Nic więc dziwnego, że i w tym roku wiele osób stawiało na sukces Serrala. Ja sam zresztą również. Po meczach grupowych nie mieliśmy wątpliwości – mówimy o absolutnym faworycie wyścigu. Tymczasem jednak w meczu półfinałowym Serral wyeliminowany został przez innego z Europejczyków – siedemnastoletniego Reynora. Reynor wygrywał z Serralem już wcześniej, nie jest to więc zaskoczeniem; nikt nie sądził jednak, że stanie się to na finałach. A jednak się stało.

Mecz dwóch Europejczyków obejrzeć możecie poniżej:

 

 

Do finału trafili więc, ostatecznie, Reynor i Dark. Dark na swoje pierwsze miejsce pracował, jak dobrze wiemy, od lat; zawsze jednak ostatecznie ulegał, m.in. w jednym z poprzednich finałów. Tym razem jednak zagrał perfekcyjnie, ogrywając młodą Europejską gwiazdę 4:1 w mapach. Byłoby zapewne 4:0, gdyby nie ryzykowna zagrywka, którą postanowił zastosować na trzeciej mapie. Jednak, niezależnie od tego, już dawno nie mieliśmy do czynienia z równie jednostronnym – i „nudnym” – finałem. Dark zagrał bezbłędnie i podręcznikowo, podobnie jak Reynor; trudno mówić tu jednak o jakichkolwiek większych emocjach. W zasadzie już od pierwszej mapy wiadomo było, kto weźmie trofeum.

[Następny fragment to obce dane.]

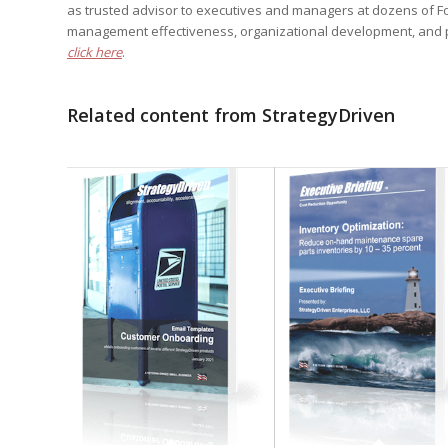
as trusted advisor to executives and managers at dozens of F
management effectiveness, organizational development, and 
click here
.
Related content from StrategyDriven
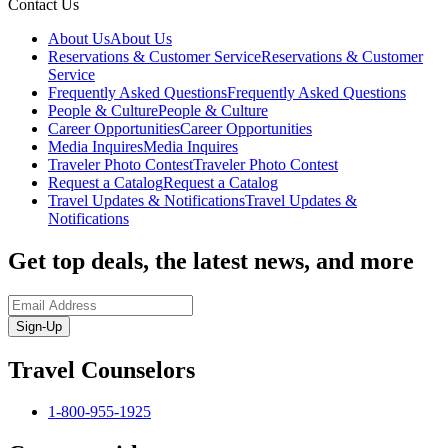
Contact Us
About Us
About Us
Reservations & Customer Service
Reservations & Customer
Service
Frequently Asked Questions
Frequently Asked Questions
People & Culture
People & Culture
Career Opportunities
Career Opportunities
Media Inquires
Media Inquires
Traveler Photo Contest
Traveler Photo Contest
Request a Catalog
Request a Catalog
Travel Updates & Notifications
Travel Updates &
Notifications
Get top deals, the latest news, and more
Sign-Up
Travel Counselors
1-800-955-1925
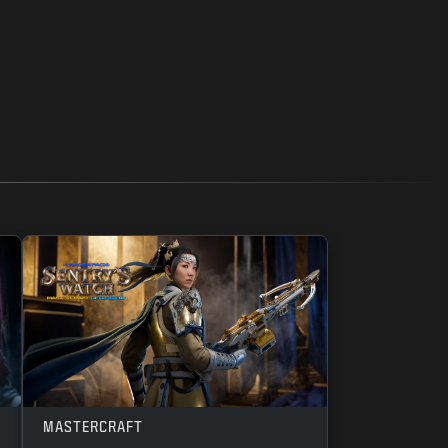
MASTERCRAFT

Finałowy mecz obejrzeć możecie poniżej:

 

 

Byłoby więc błędem twierdzić, że Europejczycy – czy też, szerzej, „nie-Koreańczycy” – powoli odbierają Koreańczykom pierwszeństwo. Do tego nadal jest jeszcze daleko. A sam fakt, że w pierwszej czwórce mamy dwóch Europejczyków i dwóch Koreańczyków niczego jeszcze nie dowodzi. W pierwszej ósemce mamy bowiem dwóch Europejczyków i sześciu Koreańczyków. Ostatecznie zaś – jest to kolejne WCS wygrane przez reprezentanta Korei Południowej.

 

Polak potrafi

Na turnieju wystąpił również Polak, Mikołaj „Elazer” Ogonowski. Elazer należy do absolutnej światowej czołówki; ma zresztą na swoim koncie brązowy medal w ogólnoświatowych finałach WCS, jego obecność na turnieju nie jest więc niczym szczególnym. On też – spośród pozostałych „nie-Koreańczyków” – był ostatecznie najbliżej wejścia do pierwszej ósemki (a może i czwórki?). Zabrakło naprawdę bardzo niewiele; finalnie uległ jednak w decydującym meczu grupowym, przegrywając z Koreańczykiem Trap’em. Ten nie jest bynajmniej człowiekiem z przypadku; to wyjątkowo ambitny zawodnik, który nie raz pokazywał, że stać go na więcej niż byśmy sądzili.

Jak by nie było, Elazer rozegrał przepiękny mecz, który obejrzeć możecie poniżej:

 

 

Podsumowanie

Ci, którzy zapowiadali „zmierzch koreańskiej dominacji w StarCrafcie”, srodze się zawiedli. Sam StarCraft – jako „e-sport do oglądania” – nigdy nie prezentował się jednak aż tak znakomicie. Nie licząc wybitnie jednostronnego finału tegoroczne WCS obfitowało w momenty, które warto zapamiętać – i o których warto rozmawiać. A sami gracze pokazali podczas rozgrywek przynajmniej parę zagrań, które mają szansę wejść do ogólnoświatowego kanonu.

SC2 nigdy dotąd nie pozwalał graczom na tak wiele. To niewątpliwie dobrze dla widzów. Czy graczy również taki stan cieszy? To temat na całkiem inną rozmowę.